**What is required:** Put the lines of the records into a Markdown table with the columns Row and Line, starting with the line that contains "To install ViteSetup, follow" and going on through the line that contains "The following configuration". Leave out blank lines.

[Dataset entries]
=== Section Start ===
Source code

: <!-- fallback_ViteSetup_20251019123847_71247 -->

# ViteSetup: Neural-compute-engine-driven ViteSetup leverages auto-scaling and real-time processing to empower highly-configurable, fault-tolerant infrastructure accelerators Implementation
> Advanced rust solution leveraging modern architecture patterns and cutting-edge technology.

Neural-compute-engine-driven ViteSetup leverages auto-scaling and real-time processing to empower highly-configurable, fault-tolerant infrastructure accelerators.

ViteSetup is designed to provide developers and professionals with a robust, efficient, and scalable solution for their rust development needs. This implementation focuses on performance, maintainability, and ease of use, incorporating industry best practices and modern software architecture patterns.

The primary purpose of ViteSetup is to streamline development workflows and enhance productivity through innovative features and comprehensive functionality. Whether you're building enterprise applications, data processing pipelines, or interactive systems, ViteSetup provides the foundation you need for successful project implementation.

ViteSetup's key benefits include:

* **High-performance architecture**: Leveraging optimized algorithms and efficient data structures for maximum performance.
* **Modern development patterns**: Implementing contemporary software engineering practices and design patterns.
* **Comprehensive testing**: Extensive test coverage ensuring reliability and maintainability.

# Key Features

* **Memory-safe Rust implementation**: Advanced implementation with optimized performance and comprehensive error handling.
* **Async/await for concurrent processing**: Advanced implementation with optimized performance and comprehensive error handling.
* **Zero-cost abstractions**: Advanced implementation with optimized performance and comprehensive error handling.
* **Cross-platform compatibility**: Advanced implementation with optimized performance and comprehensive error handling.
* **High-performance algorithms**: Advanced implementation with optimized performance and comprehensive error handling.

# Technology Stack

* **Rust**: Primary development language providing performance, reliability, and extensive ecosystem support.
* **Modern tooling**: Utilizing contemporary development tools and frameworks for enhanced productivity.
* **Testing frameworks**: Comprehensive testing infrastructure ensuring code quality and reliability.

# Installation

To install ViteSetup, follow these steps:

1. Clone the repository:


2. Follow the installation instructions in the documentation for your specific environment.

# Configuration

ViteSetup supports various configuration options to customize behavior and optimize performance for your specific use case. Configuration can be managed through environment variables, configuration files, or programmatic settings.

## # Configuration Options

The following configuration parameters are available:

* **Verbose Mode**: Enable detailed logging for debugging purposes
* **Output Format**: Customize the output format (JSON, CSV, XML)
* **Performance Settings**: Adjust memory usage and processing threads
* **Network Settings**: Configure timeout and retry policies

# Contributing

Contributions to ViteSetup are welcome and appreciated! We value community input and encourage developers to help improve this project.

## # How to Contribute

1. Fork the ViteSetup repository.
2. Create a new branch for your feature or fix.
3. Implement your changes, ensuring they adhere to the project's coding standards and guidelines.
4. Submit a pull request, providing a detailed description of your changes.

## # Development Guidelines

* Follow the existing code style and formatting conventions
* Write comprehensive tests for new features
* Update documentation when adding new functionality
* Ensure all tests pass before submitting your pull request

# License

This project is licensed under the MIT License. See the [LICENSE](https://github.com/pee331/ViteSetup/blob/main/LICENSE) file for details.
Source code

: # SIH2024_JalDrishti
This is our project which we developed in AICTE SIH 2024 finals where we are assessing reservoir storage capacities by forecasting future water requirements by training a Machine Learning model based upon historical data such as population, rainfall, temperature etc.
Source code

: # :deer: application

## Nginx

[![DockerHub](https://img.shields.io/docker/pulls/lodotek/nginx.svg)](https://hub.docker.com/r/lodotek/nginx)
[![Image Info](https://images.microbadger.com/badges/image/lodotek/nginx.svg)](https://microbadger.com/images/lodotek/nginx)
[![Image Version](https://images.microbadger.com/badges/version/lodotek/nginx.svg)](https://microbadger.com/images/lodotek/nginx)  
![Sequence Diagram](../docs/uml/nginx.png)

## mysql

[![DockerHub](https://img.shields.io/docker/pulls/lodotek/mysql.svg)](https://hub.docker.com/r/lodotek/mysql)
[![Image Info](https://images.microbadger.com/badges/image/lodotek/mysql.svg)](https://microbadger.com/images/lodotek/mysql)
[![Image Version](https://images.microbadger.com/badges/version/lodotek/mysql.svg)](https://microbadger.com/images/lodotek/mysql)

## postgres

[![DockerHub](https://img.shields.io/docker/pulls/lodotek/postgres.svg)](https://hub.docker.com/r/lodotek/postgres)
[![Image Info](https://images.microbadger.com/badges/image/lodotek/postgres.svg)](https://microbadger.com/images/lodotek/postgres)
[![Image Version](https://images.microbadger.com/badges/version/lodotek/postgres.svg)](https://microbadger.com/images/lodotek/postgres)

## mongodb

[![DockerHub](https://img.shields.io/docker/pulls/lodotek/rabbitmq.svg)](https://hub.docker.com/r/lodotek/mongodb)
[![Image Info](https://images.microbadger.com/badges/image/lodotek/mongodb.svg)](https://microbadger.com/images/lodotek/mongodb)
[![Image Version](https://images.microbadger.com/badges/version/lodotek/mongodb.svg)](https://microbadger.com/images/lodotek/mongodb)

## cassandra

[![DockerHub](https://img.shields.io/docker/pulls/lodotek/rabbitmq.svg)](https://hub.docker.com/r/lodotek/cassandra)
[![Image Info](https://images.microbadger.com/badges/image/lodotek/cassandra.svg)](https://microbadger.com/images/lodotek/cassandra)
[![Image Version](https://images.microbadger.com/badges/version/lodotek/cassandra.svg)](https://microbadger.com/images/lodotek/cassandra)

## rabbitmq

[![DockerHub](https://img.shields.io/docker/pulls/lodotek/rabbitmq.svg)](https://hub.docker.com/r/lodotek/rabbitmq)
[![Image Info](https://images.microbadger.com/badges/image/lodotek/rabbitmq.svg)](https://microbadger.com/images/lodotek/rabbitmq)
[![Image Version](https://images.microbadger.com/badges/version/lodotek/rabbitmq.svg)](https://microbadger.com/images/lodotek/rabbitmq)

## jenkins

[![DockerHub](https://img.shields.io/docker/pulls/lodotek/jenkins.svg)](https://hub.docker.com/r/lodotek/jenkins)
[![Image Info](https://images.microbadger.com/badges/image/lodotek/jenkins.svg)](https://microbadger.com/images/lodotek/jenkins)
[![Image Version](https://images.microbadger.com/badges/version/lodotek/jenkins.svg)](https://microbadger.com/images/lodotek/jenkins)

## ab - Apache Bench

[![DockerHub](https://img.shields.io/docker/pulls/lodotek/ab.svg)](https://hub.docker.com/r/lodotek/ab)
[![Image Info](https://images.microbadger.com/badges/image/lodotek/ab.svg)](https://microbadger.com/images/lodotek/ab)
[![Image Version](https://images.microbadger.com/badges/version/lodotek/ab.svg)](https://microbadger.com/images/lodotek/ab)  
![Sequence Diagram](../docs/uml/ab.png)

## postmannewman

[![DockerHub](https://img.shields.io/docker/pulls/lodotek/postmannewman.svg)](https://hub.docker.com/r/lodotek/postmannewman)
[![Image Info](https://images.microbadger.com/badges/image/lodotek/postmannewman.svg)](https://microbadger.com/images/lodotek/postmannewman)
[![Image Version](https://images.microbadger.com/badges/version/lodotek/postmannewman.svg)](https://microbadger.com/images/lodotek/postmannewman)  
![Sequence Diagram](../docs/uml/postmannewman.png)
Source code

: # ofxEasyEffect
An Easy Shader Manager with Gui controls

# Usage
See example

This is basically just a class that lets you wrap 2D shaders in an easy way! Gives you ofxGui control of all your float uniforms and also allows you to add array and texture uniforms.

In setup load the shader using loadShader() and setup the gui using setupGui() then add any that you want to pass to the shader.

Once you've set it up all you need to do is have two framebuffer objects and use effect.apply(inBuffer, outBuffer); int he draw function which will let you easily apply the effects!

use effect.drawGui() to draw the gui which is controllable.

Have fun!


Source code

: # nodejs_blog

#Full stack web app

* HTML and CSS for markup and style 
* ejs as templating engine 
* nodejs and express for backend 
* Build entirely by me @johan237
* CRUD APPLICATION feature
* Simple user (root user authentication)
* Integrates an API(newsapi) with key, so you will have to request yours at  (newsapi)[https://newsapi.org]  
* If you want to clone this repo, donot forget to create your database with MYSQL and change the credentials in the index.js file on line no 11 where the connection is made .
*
=== Section End ===
**Result below:**
| Row | Line |
|---|---|
| 1 | To install ViteSetup, follow these steps: |
| 2 | 1. Clone the repository: |
| 3 | 2. Follow the installation instructions in the documentation for your specific environment. |
| 4 | # Configuration |
| 5 | ViteSetup supports various configuration options to customize behavior and optimize performance for your specific use case. Configuration can be managed through environment variables, configuration files, or programmatic settings. |
| 6 | ## # Configuration Options |
| 7 | The following configuration parameters are available: |